▶ _EXERCISE DESCRIPTION_: Print the lines between the line containing "গ্রিন টি ও লিকার" and the line containing "一个属于自己不合格的论文，是没办法将其进行发表时间", inclusive, without alteration. Leave the pictures out of the answer.

(Dataset lines)
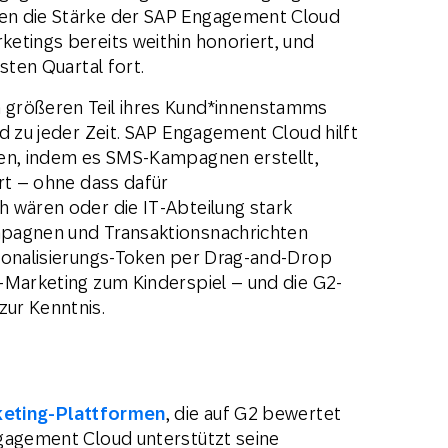
en die Stärke der SAP Engagement Cloud
etings bereits weithin honoriert, und
sten Quartal fort.
 größeren Teil ihres Kund*innenstamms
d zu jeder Zeit. SAP Engagement Cloud hilft
ren, indem es SMS-Kampagnen erstellt,
rt – ohne dass dafür
 wären oder die IT-Abteilung stark
mpagnen und Transaktionsnachrichten
rsonalisierungs-Token per Drag-and-Drop
-Marketing zum Kinderspiel – und die G2-
ur Kenntnis.
eting-Plattformen
, die auf G2 bewertet
ngagement Cloud unterstützt seine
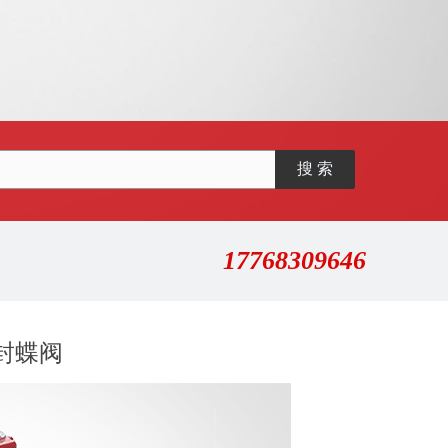
17768309646
封蝶阀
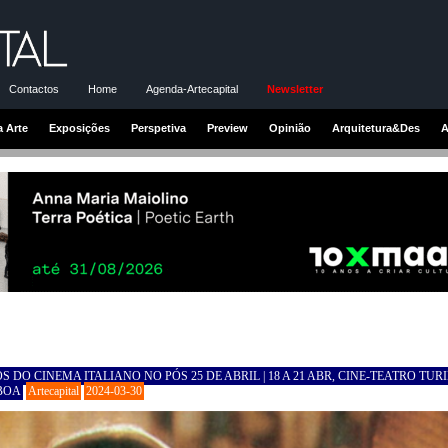
Contactos
Home
Agenda-Artecapital
Newsletter
a Arte
Exposições
Perspetiva
Preview
Opinião
Arquitetura&Des
A
 DO CINEMA ITALIANO NO PÓS 25 DE ABRIL | 18 A 21 ABR, CINE-TEATRO TUR
BOA
Artecapital
2024-03-30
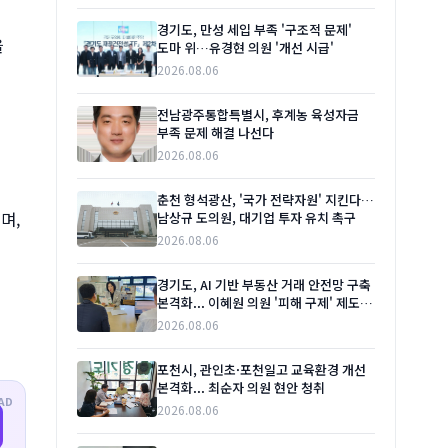
경기도, 만성 세입 부족 '구조적 문제'
을
도마 위…유경현 의원 '개선 시급'
2026.08.06
전남광주통합특별시, 후계농 육성자금
부족 문제 해결 나선다
2026.08.06
춘천 형석광산, '국가 전략자원' 지킨다…
며,
남상규 도의원, 대기업 투자 유치 촉구
2026.08.06
경기도, AI 기반 부동산 거래 안전망 구축
본격화... 이혜원 의원 '피해 구제' 제도
게
보완 주문
2026.08.06
포천시, 관인초·포천일고 교육환경 개선
본격화... 최순자 의원 현안 청취
AD
2026.08.06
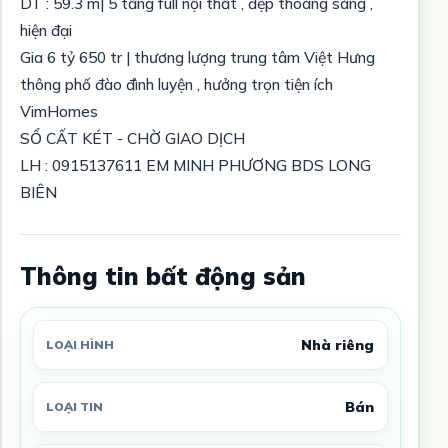
DT : 59.3 m| 5 tầng full nội thất , đẹp thoáng sáng ,
hiện đại
Gia 6 tỷ 650 tr | thương lượng trung tâm Việt Hưng
thông phố đào đình luyện , hưởng trọn tiện ích
VimHomes
SỔ CẤT KÉT - CHỜ GIAO DỊCH
LH : 0915137611 EM MINH PHƯƠNG BDS LONG
BIÊN
Thông tin bất động sản
Nhà riêng
LOẠI HÌNH
Bán
LOẠI TIN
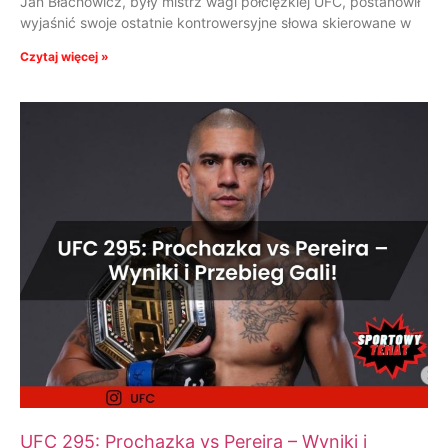
Jan Błachowicz, były mistrz wagi półciężkiej UFC, postanowił
wyjaśnić swoje ostatnie kontrowersyjne słowa skierowane w
Czytaj więcej »
UFC 295: Prochazka vs Pereira – Wyniki i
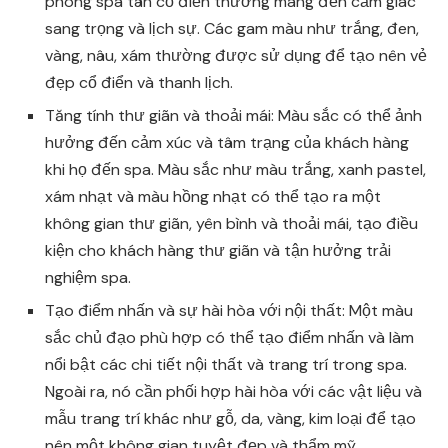
phòng spa tân cổ điển thường mang đến cảm giác
sang trọng và lịch sự. Các gam màu như trắng, đen,
vàng, nâu, xám thường được sử dụng để tạo nên vẻ
đẹp cổ điển và thanh lịch.
Tăng tính thư giãn và thoải mái: Màu sắc có thể ảnh
hưởng đến cảm xúc và tâm trạng của khách hàng
khi họ đến spa. Màu sắc như màu trắng, xanh pastel,
xám nhạt và màu hồng nhạt có thể tạo ra một
không gian thư giãn, yên bình và thoải mái, tạo điều
kiện cho khách hàng thư giãn và tận hưởng trải
nghiệm spa.
Tạo điểm nhấn và sự hài hòa với nội thất: Một màu
sắc chủ đạo phù hợp có thể tạo điểm nhấn và làm
nổi bật các chi tiết nội thất và trang trí trong spa.
Ngoài ra, nó cần phối hợp hài hòa với các vật liệu và
mẫu trang trí khác như gỗ, da, vàng, kim loại để tạo
nên một không gian tuyệt đẹp và thẩm mỹ.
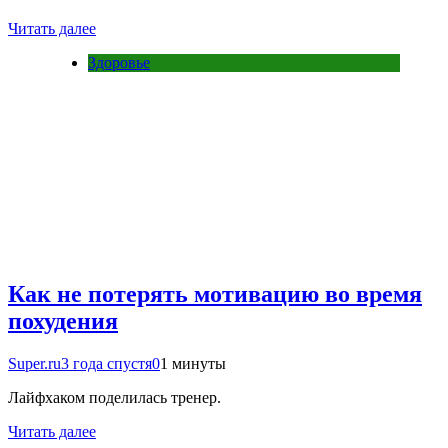
Читать далее
Здоровье
Как не потерять мотивацию во время
похудения
Super.ru
3 года спустя
0
1 минуты
Лайфхаком поделилась тренер.
Читать далее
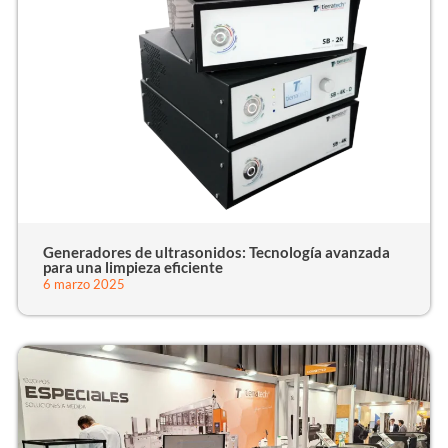
Generadores de ultrasonidos: Tecnología avanzada
para una limpieza eficiente
6 marzo 2025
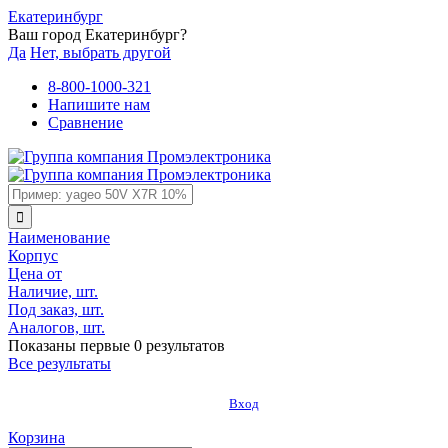
Екатеринбург
Ваш город Екатеринбург?
Да
Нет, выбрать другой
8-800-1000-321
Напишите нам
Сравнение
Наименование
Корпус
Цена от
Наличие, шт.
Под заказ, шт.
Аналогов, шт.
Показаны первые 0 результатов
Все результаты
Вход
Корзина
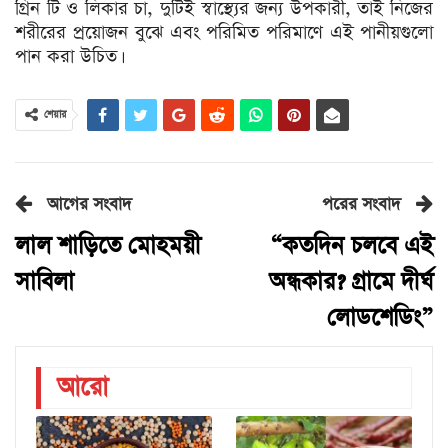
গ্রিন টি ও লিকার চা, দুটিই স্বাস্থ্যের জন্য উপকারী, তাই নিজের
শরীরের প্রয়োজন বুঝে এবং পরিমিত পরিমাণে এই পানীয়গুলো
পান করা উচিত।
শেয়ার
আগের সংবাদ
পরের সংবাদ
লাল শাড়িতে মোহময়ী
“কতদিন চলবে এই
সাবিলা
অন্ধকার? গ্রামে দীর্ঘ
লোডশেডিং”
আরো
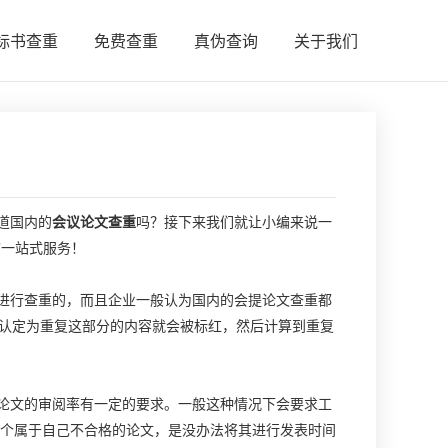
标书查重
免费查重
真伪查询
关于我们
道国内的
会议论文查重
吗？接下来我们就让小编来说一
”一站式服务！
进行查重的，而且企业一般认为国内的会提论文查重都
被认定为重复这部分的内容就会被标红，然后计算到重复
论文的审阅率有一定的要求。一般这种情况下会要求工
一个属于自己不合格的论文，是没办法将其进行发表时间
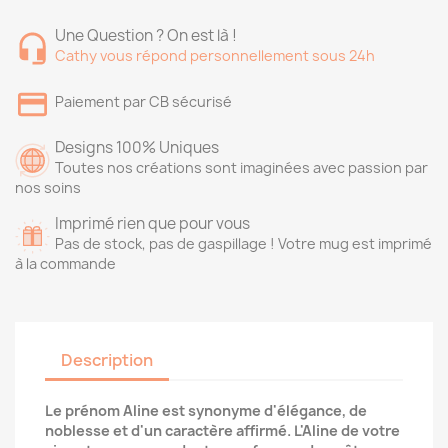
Une Question ? On est là !
Cathy vous répond personnellement sous 24h
Paiement par CB sécurisé
Designs 100% Uniques
Toutes nos créations sont imaginées avec passion par
nos soins
Imprimé rien que pour vous
Pas de stock, pas de gaspillage ! Votre mug est imprimé
à la commande
Description
Le prénom Aline est synonyme d'élégance, de
noblesse et d'un caractère affirmé. L'Aline de votre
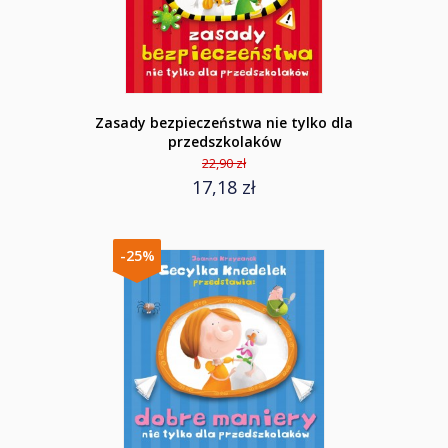
Zasady bezpieczeństwa nie tylko dla
przedszkolaków
22,90 zł
17,18 zł
-25%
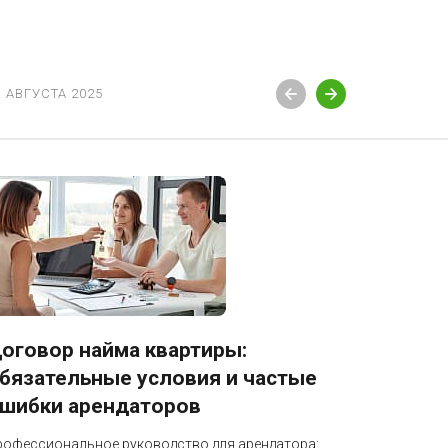
3 АВГУСТА 2025
12 АВГУСТ
оговор найма квартиры:
Блокир
бязательные условия и частые
разбло
шибки арендаторов
Профессио
бизнеса: к
рофессиональное руководство для арендатора:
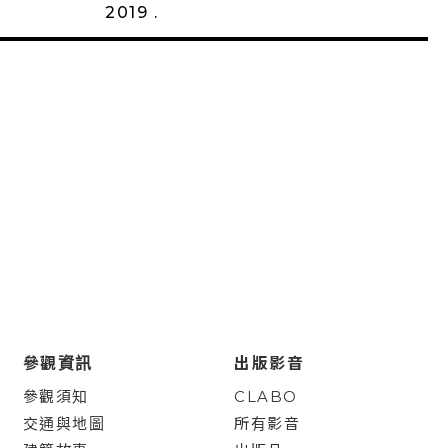
2019 .
參觀資訊
出版影音
參觀須知
CLABO
交通與地圖
所有影音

▶ _WRITTEN SOLUTION_:
গ্রিন টি ও লিকার চা, দুটিই স্বাস্থ্যের জন্য উপকারী, তাই নিজের
শরীরের প্রয়োজন বুঝে এবং পরিমিত পরিমাণে এই পানীয়গুলো
পান করা উচিত।
শেয়ার
আগের সংবাদ
পরের সংবাদ
লাল শাড়িতে মোহময়ী
“কতদিন চলবে এই
সাবিলা
অন্ধকার? গ্রামে দীর্ঘ
লোডশেডিং”
আরো
标书查重
免费查重
真伪查询
关于我们
道国内的
会议论文查重
吗？接下来我们就让小编来说一
”一站式服务！
进行查重的，而且企业一般认为国内的会提论文查重都
被认定为重复这部分的内容就会被标红，然后计算到重复
论文的审阅率有一定的要求。一般这种情况下会要求工
一个属于自己不合格的论文，是没办法将其进行发表时间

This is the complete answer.